### What the task asks:
Copy out the entire ParallelReader documentation page below, word for word and line for line.

### Provided text:
"""

ParallelReader (Lucene 3.0.3 API)

Overview

Package

Class

Use

Tree

Deprecated

Index

Help

PREV CLASS NEXT CLASS

FRAMES NO FRAMES

SUMMARY: NESTED | FIELD | CONSTR | METHOD

DETAIL: FIELD | CONSTR | METHOD

org.apache.lucene.index
Class ParallelReader

java.lang.Object
  org.apache.lucene.index.IndexReader
      org.apache.lucene.index.ParallelReader

All Implemented Interfaces:: Closeable, Cloneable

public class ParallelReader
extends IndexReader
extends IndexReader

An IndexReader which reads multiple, parallel indexes. Each index added must have the same number of documents, but typically each contains different fields. Each document contains the union of the fields of all documents with the same document number. When searching, matches for a query term are from the first index added that has the field.

This is useful, e.g., with collections that have large fields which change rarely and small fields that change more frequently. The smaller fields may be re-indexed in a new index and both indexes may be searched together.

"""

### Excerpted data:
"""

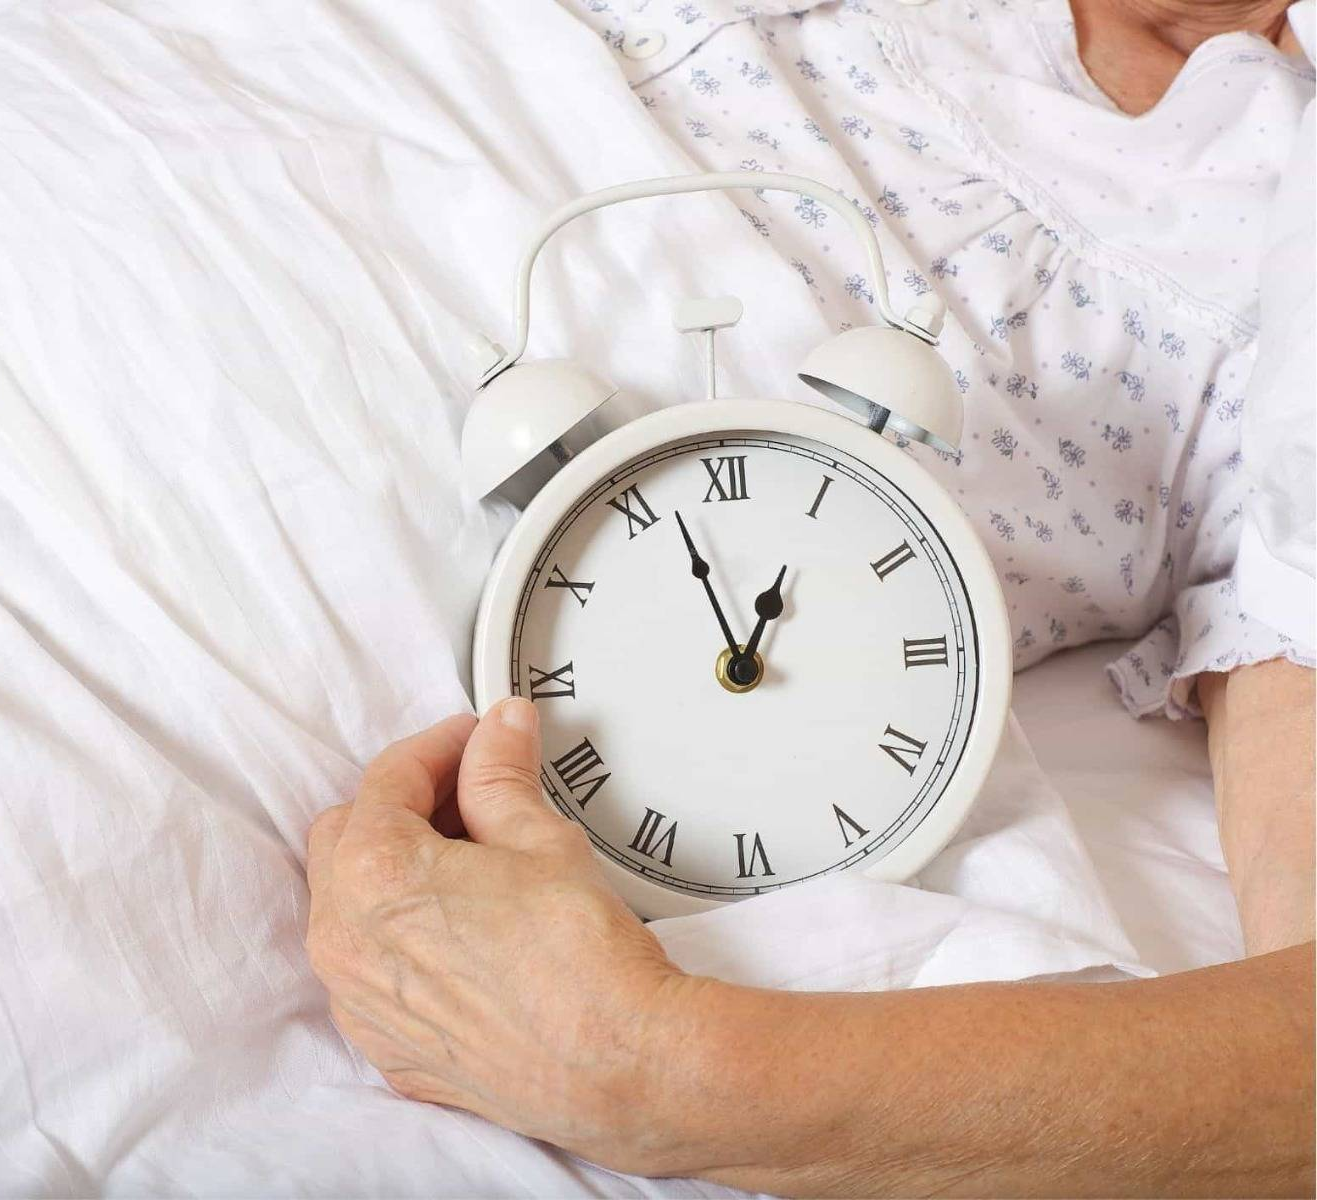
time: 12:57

"""
"""

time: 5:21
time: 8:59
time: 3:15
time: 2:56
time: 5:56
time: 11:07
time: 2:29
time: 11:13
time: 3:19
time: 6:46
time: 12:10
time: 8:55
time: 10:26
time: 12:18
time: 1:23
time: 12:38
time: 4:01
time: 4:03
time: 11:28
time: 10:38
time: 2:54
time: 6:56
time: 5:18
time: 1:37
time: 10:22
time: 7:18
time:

"""
"""

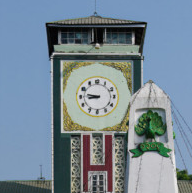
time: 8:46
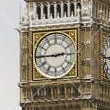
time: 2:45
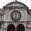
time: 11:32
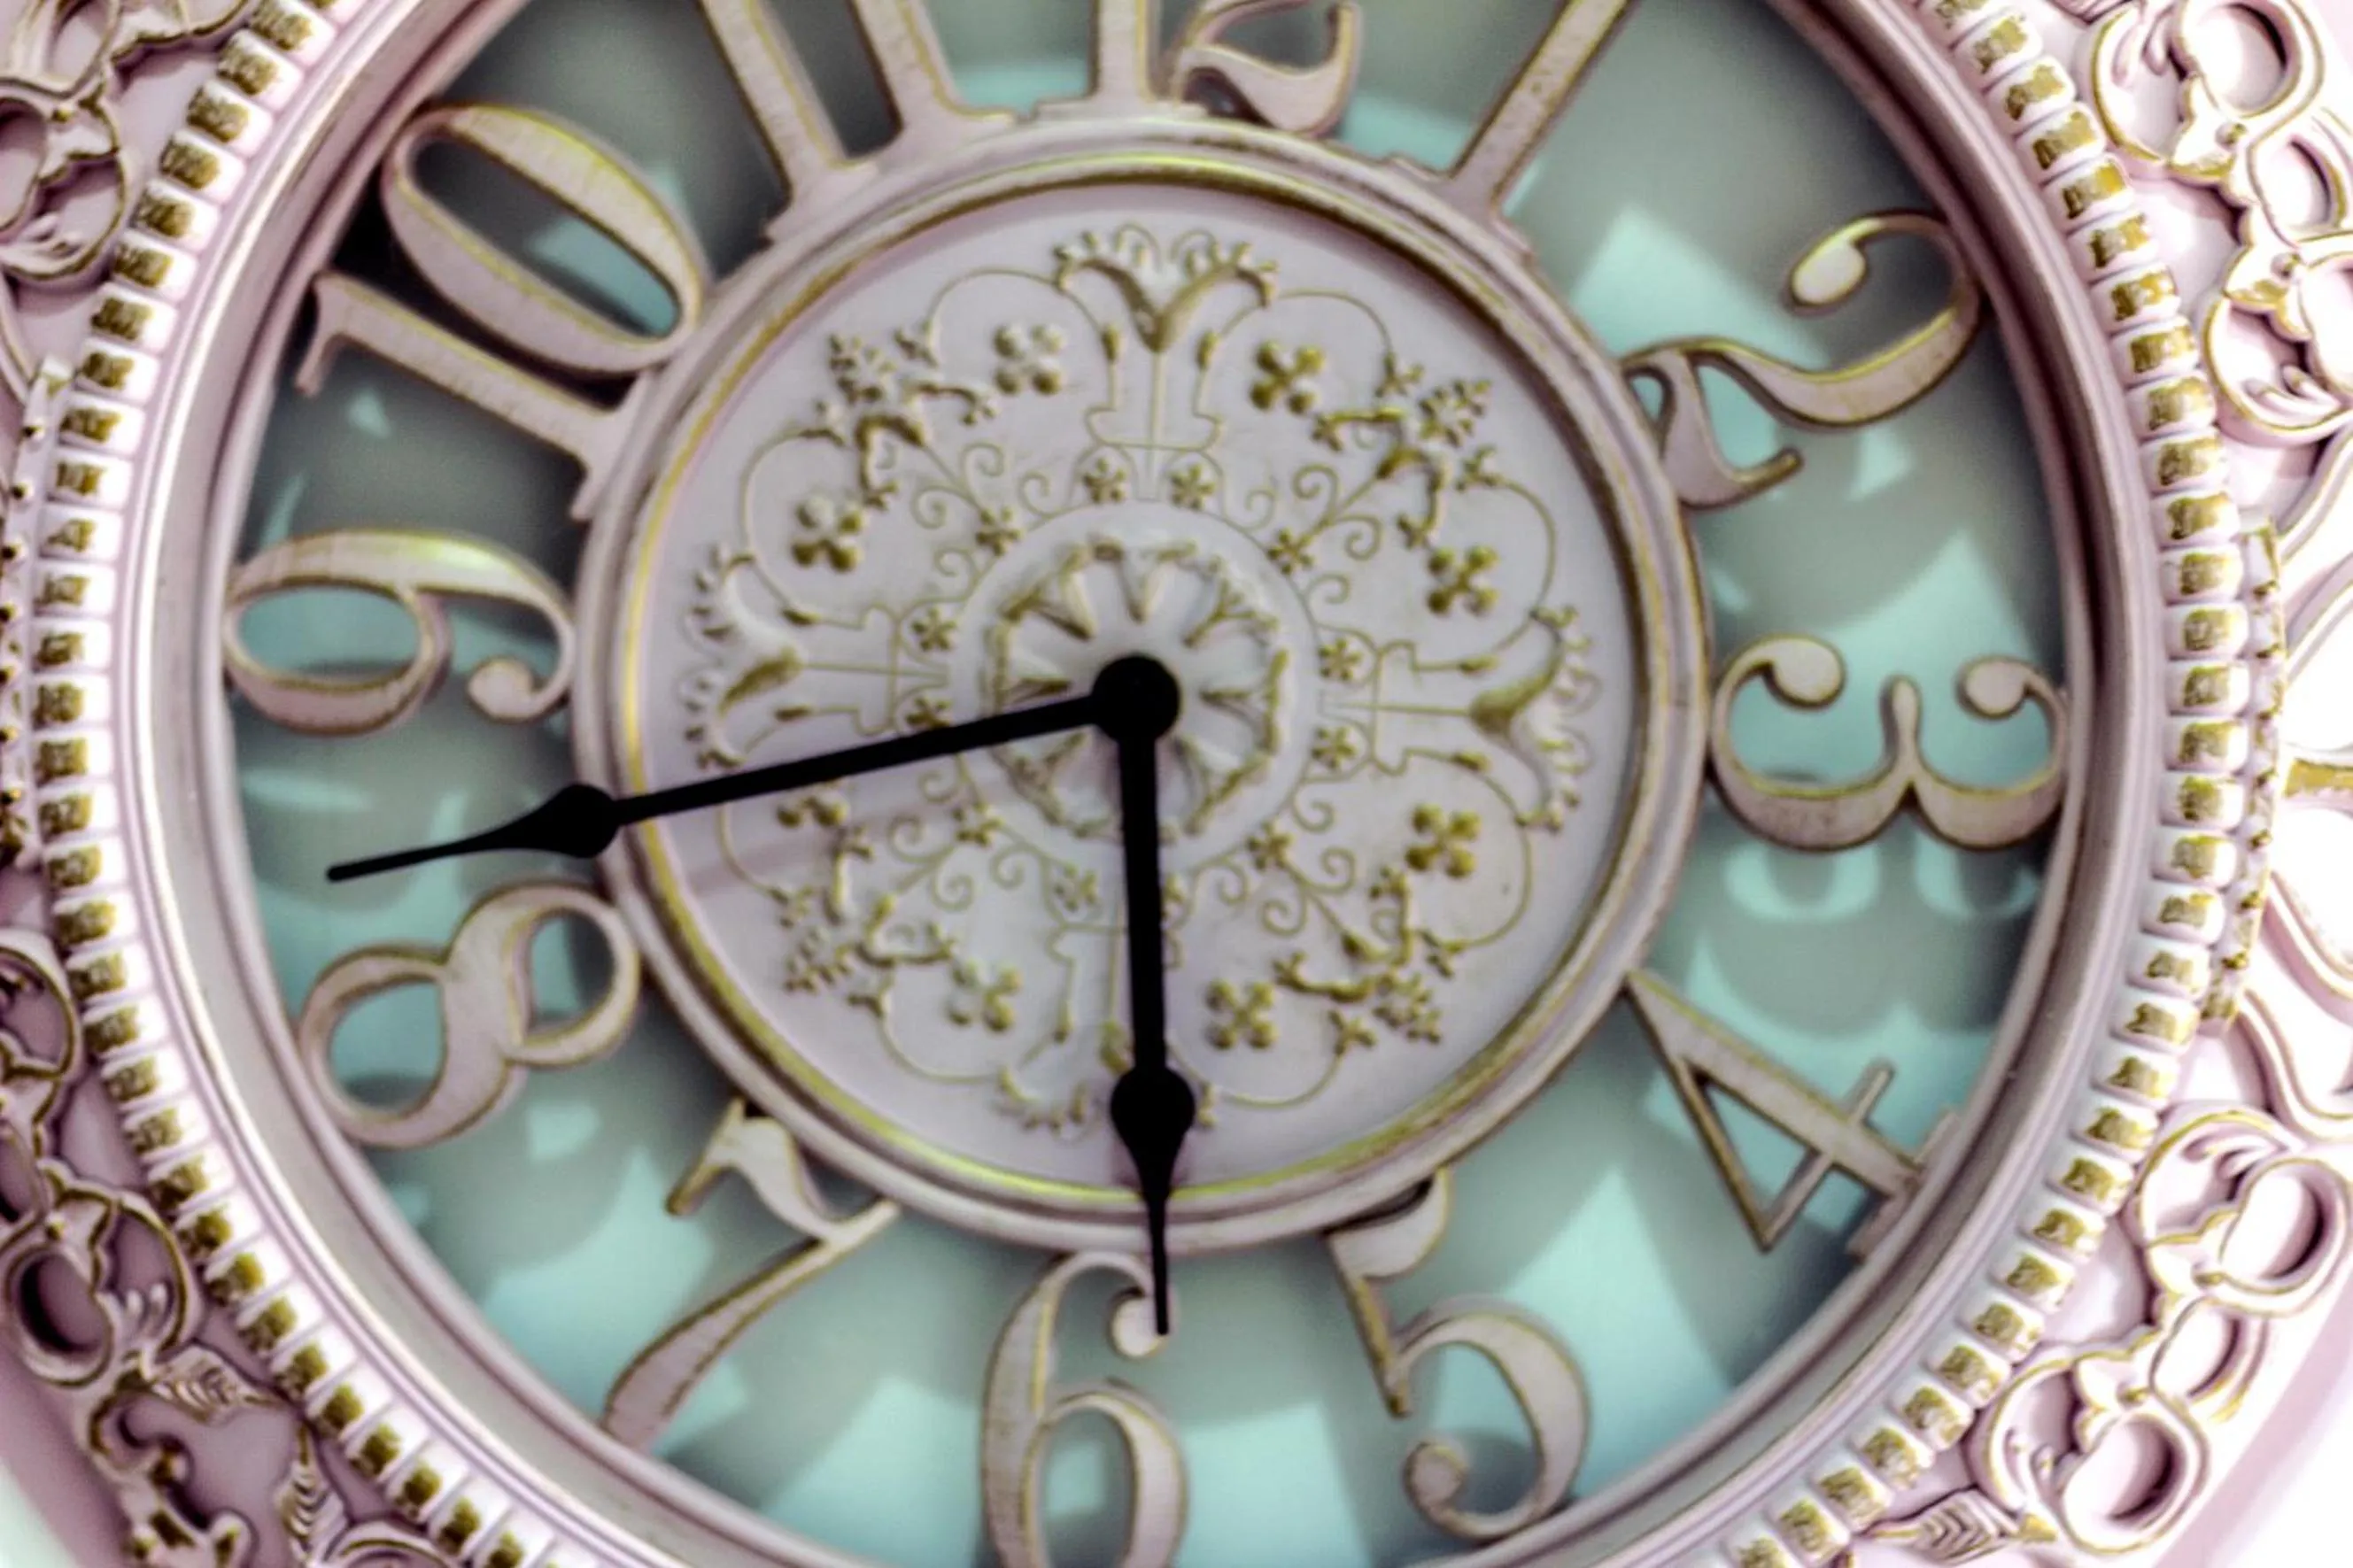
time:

"""

### Solution to this task:
ParallelReader (Lucene 3.0.3 API)

Overview

Package

Class

Use

Tree

Deprecated

Index

Help

PREV CLASS NEXT CLASS

FRAMES NO FRAMES

SUMMARY: NESTED | FIELD | CONSTR | METHOD

DETAIL: FIELD | CONSTR | METHOD

org.apache.lucene.index
Class ParallelReader

java.lang.Object
  org.apache.lucene.index.IndexReader
      org.apache.lucene.index.ParallelReader

All Implemented Interfaces:: Closeable, Cloneable

public class ParallelReader
extends IndexReader
extends IndexReader

An IndexReader which reads multiple, parallel indexes. Each index added must have the same number of documents, but typically each contains different fields. Each document contains the union of the fields of all documents with the same document number. When searching, matches for a query term are from the first index added that has the field.

This is useful, e.g., with collections that have large fields which change rarely and small fields that change more frequently. The smaller fields may be re-indexed in a new index and both indexes may be searched together.